On Dec. 29, Ingham County Circuit Judge Ray C. Hotchkiss found that state control of the schools entangled the state in religion and violated the schools' right to free exercise of religion.

The state will challenge that decision in the Michigan Court of Appeals.

And in another development that occurred prior to the filing of appeal, the scope of the ruling was narrowed by a revised court order that said the decision only applies to the two fundamentalist Baptist schools named in the suit.

The suit was not a class action, but the revised ruling was necessary, said Richard P. Gartner, an assistant attorney general who helped defend the law, because "the ambiguity of the order by Judge Hotchkiss made both parties agree that clarification was needed of exactly what the court ordered."

Mr. Gartner said that the decision by Judge Hotchkiss was too broad, and "basically threw out the law as applied to all nonpublic schools."

The judge wrote: "It is ordered that an injunction [be issued] prohibiting Defendant from enforcing [portions of the law] which this court found to be unconstitutional."

The clarification was issued not by Judge Hotchkiss--who failed to win re-election in November and whose term expired Dec. 31--but by his replacement, Judge Carolyn Stell, on Jan. 12.

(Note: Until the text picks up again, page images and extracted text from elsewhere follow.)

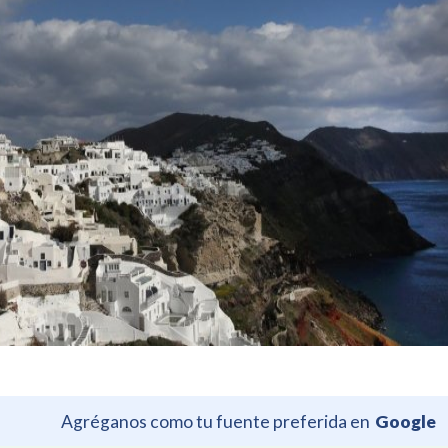
Agréganos como tu fuente preferida en
Google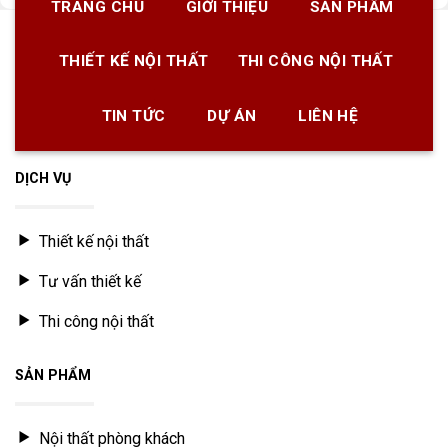
TRANG CHỦ
GIỚI THIỆU
SẢN PHẨM
THIẾT KẾ NỘI THẤT
THI CÔNG NỘI THẤT
TIN TỨC
DỰ ÁN
LIÊN HỆ
DỊCH VỤ
Thiết kế nội thất
Tư vấn thiết kế
Thi công nội thất
SẢN PHẨM
Nội thất phòng khách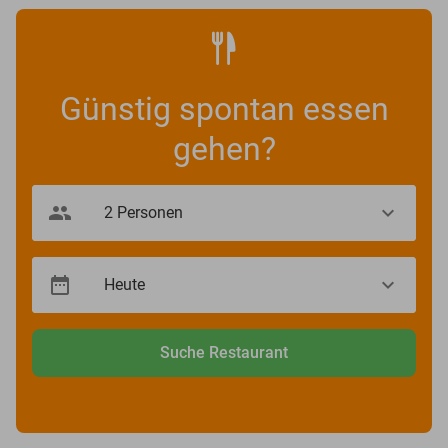
Günstig spontan essen
gehen?
Suche Restaurant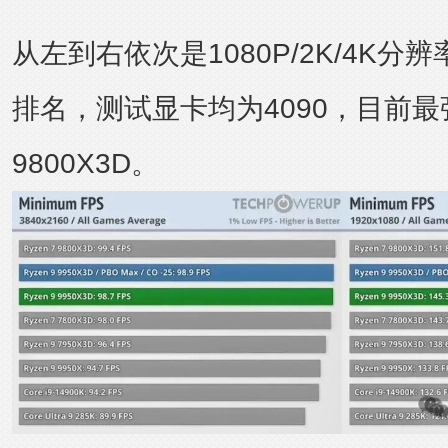
从左到右依次是1080P/2K/4K分
排名，测试显卡均为4090，目前最
9800X3D。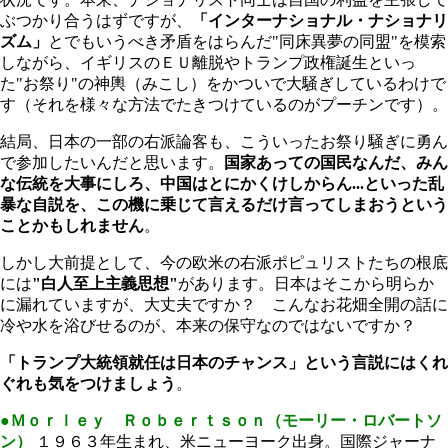
ぶつかり合うはずですが、
「インターナショナル・ナショナリ
ズム」
とでもいうべき矛盾をはらんだ"同床異夢の同盟"を模索
しながら、イギリスのＥＵ離脱やトランプ政権誕生といっ
た"お祭り"の神輿（みこし）をかついで大騒ぎしているわけで
す（それを様々な方法でたきつけているのがプーチンです）。
結局、日本の一部の右派論客も、こういったお祭り騒ぎに勇ん
で参加したいんだと思います。
国家あっての国民なんだ、みん
な伝統を大事にしろ、中国はとにかくけしからん...といった乱
暴な自説を、この機に乗じて言えるだけ言ってしまおうという
ことかもしれません
。
しかし大前提として、今の欧米の右派ポピュリストたちの根底
には
"白人至上主義思想"
があります。日本はそこから明らか
に漏れていますが、大丈夫ですか？ こんなお花畑全開の話に
冷や水を浴びせるのが、本来の保守なのではないですか？
「トランプ大統領就任は日本のチャンス」という言説にはくれ
ぐれも気をつけましょう
。
●Ｍｏｒｌｅｙ Ｒｏｂｅｒｔｓｏｎ（モーリー・ロバートソ
ン）
１９６３年生まれ、米ニューヨーク出身。国際ジャーナ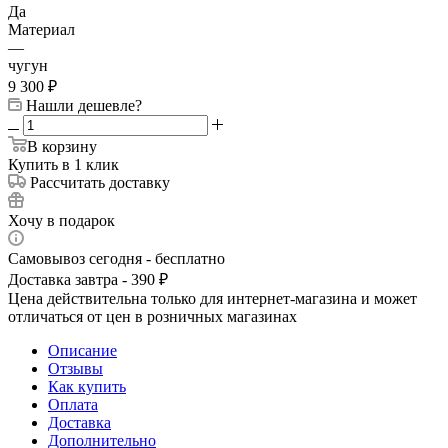
Да
Материал
—
чугун
9 300
₽
Нашли дешевле?
В корзину
Купить в 1 клик
Рассчитать доставку
Хочу в подарок
Самовывоз сегодня - бесплатно
Доставка завтра - 390 ₽
Цена действительна только для интернет-магазина и может
отличаться от цен в розничных магазинах
Описание
Отзывы
Как купить
Оплата
Доставка
Дополнительно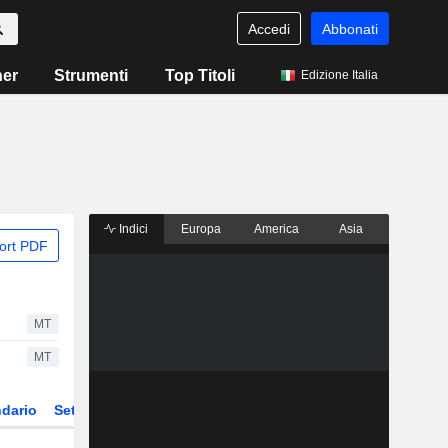
Accedi
Abbonati
ner
Strumenti
Top Titoli
Edizione Italia
Indici
Europa
America
Asia
ort PDF
MT
MT
dario
Settore
Derivati
ETF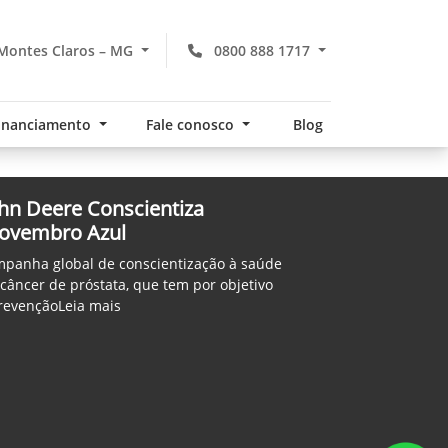
Montes Claros – MG
0800 888 1717
financiamento
Fale conosco
Blog
hn Deere Conscientiza
Novembro Azul
panha global de conscientização à saúde
câncer de próstata, que tem por objetivo
prevençãoLeia mais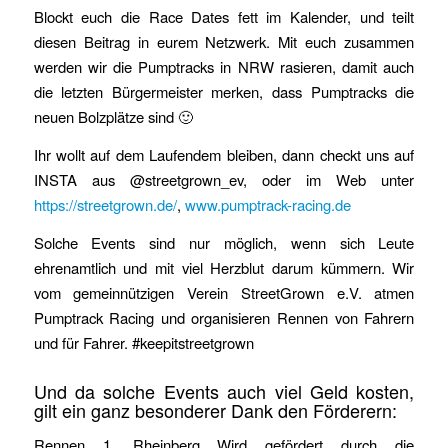
Blockt euch die Race Dates fett im Kalender, und teilt
diesen Beitrag in eurem Netzwerk. Mit euch zusammen
werden wir die Pumptracks in NRW rasieren, damit auch
die letzten Bürgermeister merken, dass Pumptracks die
neuen Bolzplätze sind 🙂
Ihr wollt auf dem Laufendem bleiben, dann checkt uns auf
INSTA aus @streetgrown_ev, oder im Web unter
https://streetgrown.de/
,
www.pumptrack-racing.de
Solche Events sind nur möglich, wenn sich Leute
ehrenamtlich und mit viel Herzblut darum kümmern. Wir
vom gemeinnützigen Verein StreetGrown e.V. atmen
Pumptrack Racing und organisieren Rennen von Fahrern
und für Fahrer. #keepitstreetgrown
Und da solche Events auch viel Geld kosten,
gilt ein ganz besonderer Dank den Förderern:
Rennen 1, Rheinberg Wird gefördert durch die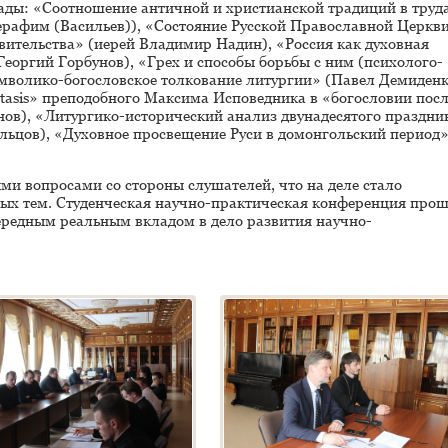
ады: «Соотношение античной и христианской традиций в труд
Серафим (Васильев)), «Состояние Русской Православной Церкви
вительства» (иерей Владимир Надин), «Россия как духовная
еоргий Горбунов), «Грех и способы борьбы с ним (психолого-
мволико-богословское толкование литургии» (Павел Демиденк
stasis» преподобного Максима Исповедника в «богословии пос
ов), «Литургико-исторический анализ двунадесятого праздни
льцов), «Духовное просвещение Руси в домонгольский период
и вопросами со стороны слушателей, что на деле стало
тых тем. Студенческая научно-практическая конференция про
ередным реальным вкладом в дело развития научно-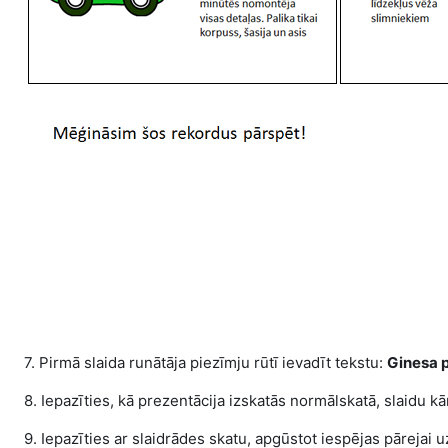
7. Pirmā slaida runātāja piezīmju rūtī ievadīt tekstu:
Ginesa p
8. Iepazīties, kā prezentācija izskatās normālskatā, slaidu k
9. Iepazīties ar slaidrādes skatu, apgūstot iespējas pārejai 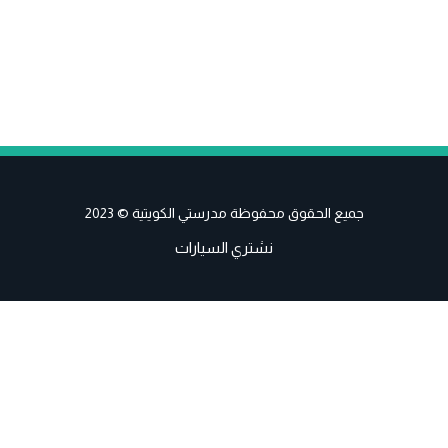
جميع الحقوق محفوظة مدرستي الكويتية © 2023
نشتري السيارات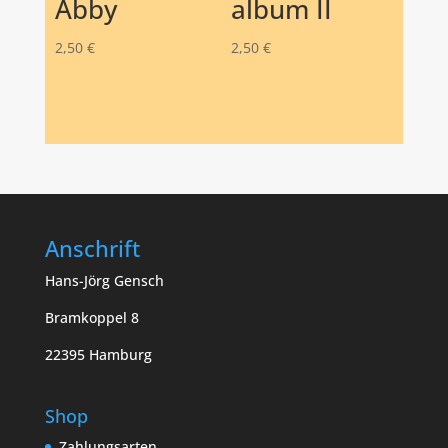
Abby
album II
2,50
€
2,50
€
Anschrift
Hans-Jörg Gensch
Bramkoppel 8
22395 Hamburg
Shop
Zahlungsarten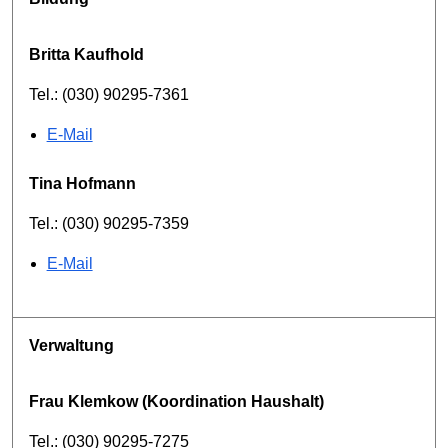
Britta Kaufhold
Tel.: (030) 90295-7361
E-Mail
Tina Hofmann
Tel.: (030) 90295-7359
E-Mail
Verwaltung
Frau Klemkow (Koordination Haushalt)
Tel.: (030) 90295-7275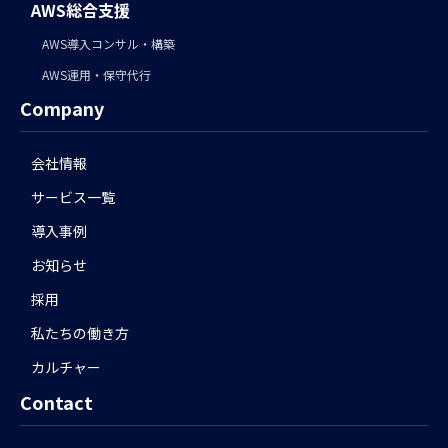
AWS総合支援
AWS導入コンサル・構築
AWS運用・保守代行
Company
会社情報
サービス一覧
導入事例
お知らせ
採用
私たちの働き方
カルチャー
Contact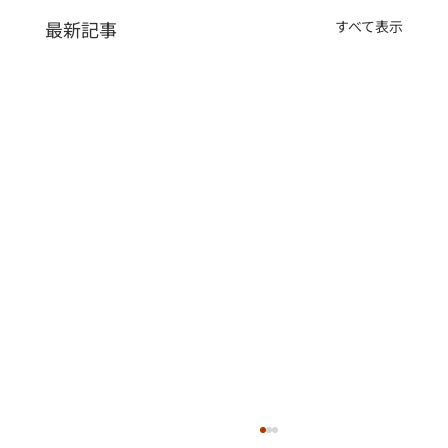
最新記事
すべて表示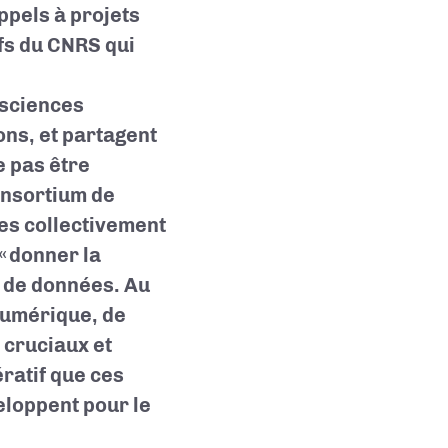
ppels à projets
ifs du CNRS qui
s sciences
ns, et partagent
e pas être
onsortium de
es collectivement
 « donner la
s de données. Au
numérique, de
 cruciaux et
ératif que ces
eloppent pour le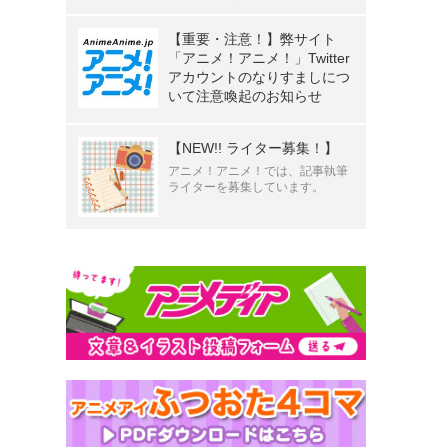
【重要・注意！】弊サイト
「アニメ！アニメ！」Twitter
アカウントのなりすましにつ
いて注意喚起のお知らせ
【NEW!! ライター募集！】
アニメ！アニメ！では、記事執筆
ライターを募集しています。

Philip J. Murren, who worked for the constitutional lawyer William B. Ball on the side of the plaintiffs, said that although the ruling only applies to the two particular plaintiffs, "as a matter of practicality, I don't think the state's going to be able to move against any other schools until this case is resolved on appeal."

Challenges State Regulations

The case, called Sheridan Road Baptist Church v. Michigan, is a challenge to state regulations requiring "supervision of private, denominational and parochial schools."

The lower court struck down portions of the law--as applied to the two plaintiffs--that required:

That the courses of study and qualifications of teachers ... "be the same standard as provided by the general school laws of the state," and;

That teachers be state-certified.

The lower court said that the state could continue to require the schools to submit their records on pupil enrollment and certification of teachers, but with the stipulation that such information could only be used for "statistical and information purposes" by the state, not as the basis for the type of administrative proceedings against the schools that originally prompted this suit.

In 1980, the state department of education filed a complaint against the two fundamentalist Baptist schools with the state superintendent of public instruction, seeking to close the two schools for their failure to comply with the state law.

The state said that such regulations of the schools are part of a "compelling state interest in the education of children," and that the free exercise clause does not exempt religious organizations from all forms of regulation.